A Multilevel Method for Self-Concordant Minimization

TL;DR

This paper introduces SIGMA, a multilevel randomized Newton method for self-concordant functions, achieving super-linear convergence and outperforming existing sub-sampled and sketched Newton methods in machine learning tasks.

Contribution

The paper proposes a novel multilevel algorithm, SIGMA, that overcomes limitations of existing second-order methods by leveraging self-concordance and multigrid techniques for improved convergence.

Findings

SIGMA demonstrates super-linear convergence rates.

Initial experiments show SIGMA outperforms state-of-the-art methods.

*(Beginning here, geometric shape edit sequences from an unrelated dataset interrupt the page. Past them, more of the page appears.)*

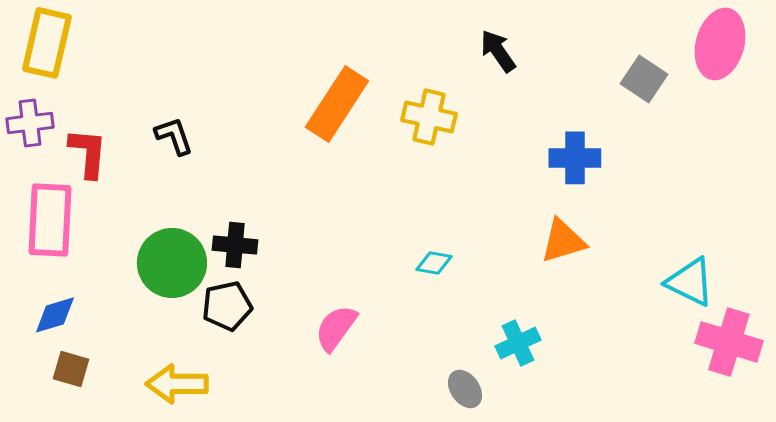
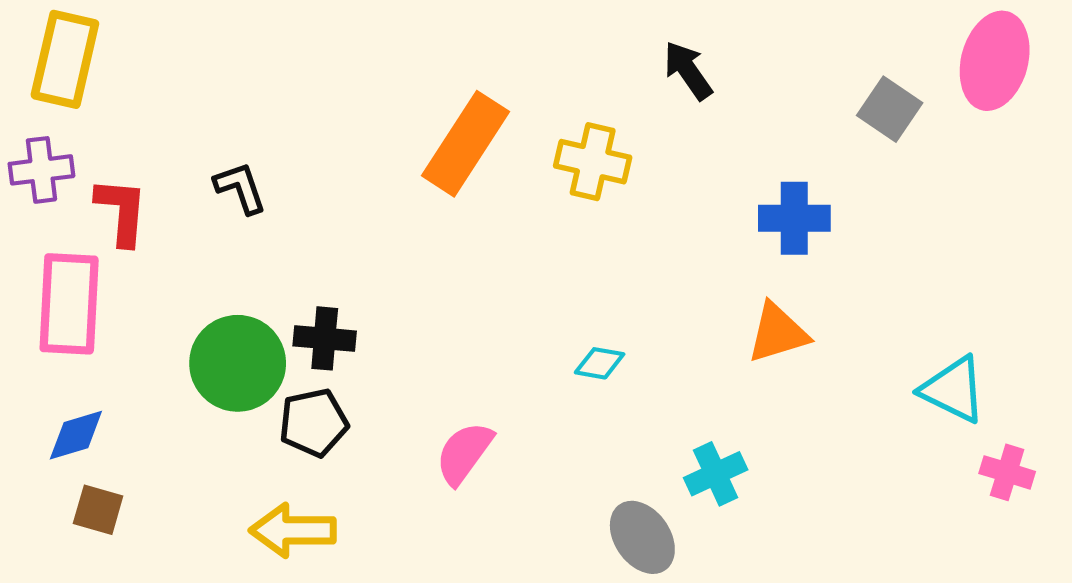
pink cross: (729, 342) -> (1007, 472), size x0.6
yellow arrow: (177, 384) -> (293, 530), moved
gray ellipse: (465, 389) -> (642, 537), size x1.4

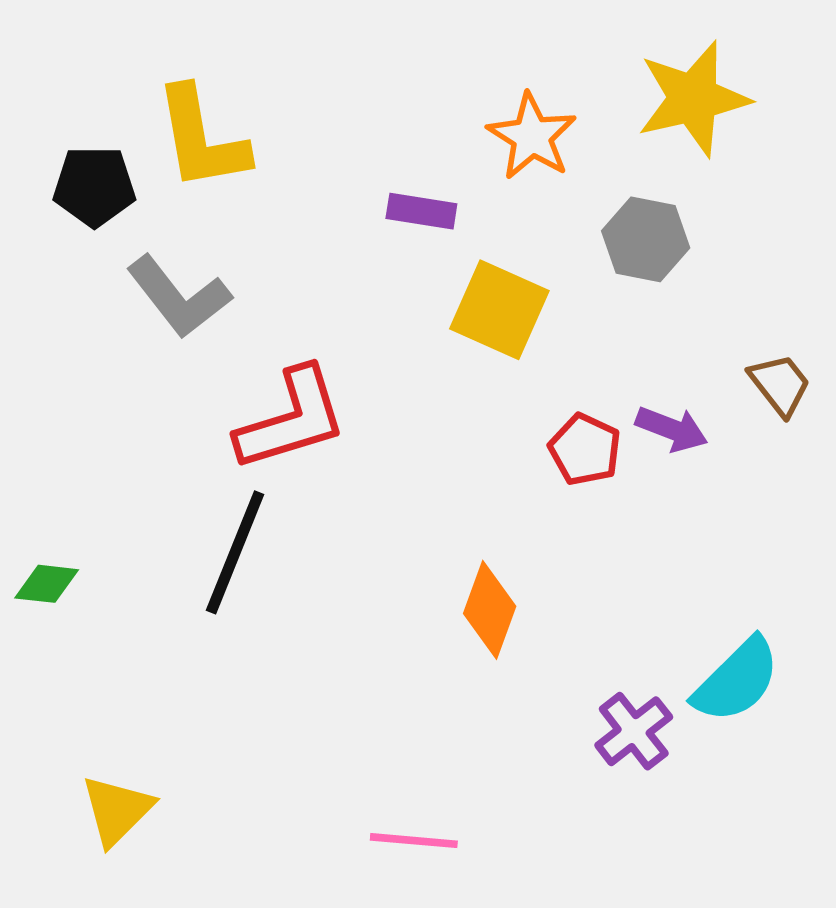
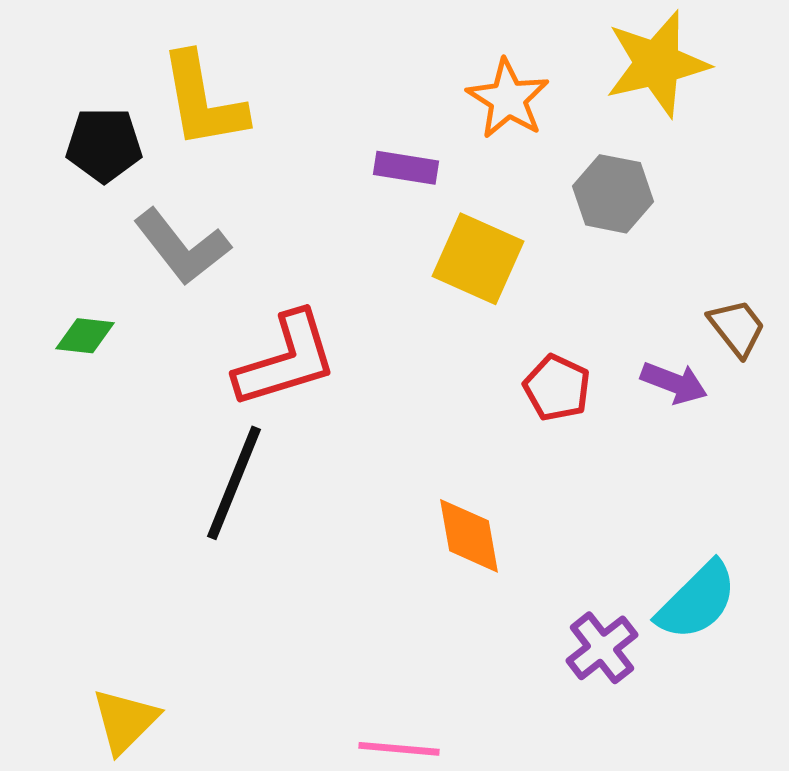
purple arrow: (672, 429) -> (674, 383), moved
green diamond: (47, 584) -> (85, 336), moved
orange diamond: (490, 610) -> (469, 536), turned -30

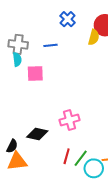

The method effectively handles medium and large-scale problems.

Abstract

The analysis of second-order optimization methods based either on sub-sampling, randomization or sketching has two serious shortcomings compared to the conventional Newton method. The first shortcoming is that the analysis of the iterates has only been shown to be scale-invariant only under specific assumptions on the problem structure. The second shortfall is that the fast convergence rates of second-order methods have only been established by making assumptions regarding the input data. In this paper, we propose a randomized Newton method for self-concordant functions to address both shortfalls. We propose a Self-concordant Iterative-minimization-Galerkin-based Multilevel Algorithm (SIGMA) and establish its super-linear convergence rate using the theory of self-concordant functions. Our analysis is based on the connections between multigrid optimization methods, and the role of coarse-grained or reduced-order models in the computation of search directions. We take advantage of the insights from theanalysis to significantly improve the performance of second-order methods in machine learning applications. We report encouraging initial experiments that suggest SIGMA outperforms other state-of-the-art sub-sampled/sketched Newton methods for both medium and large-scale problems.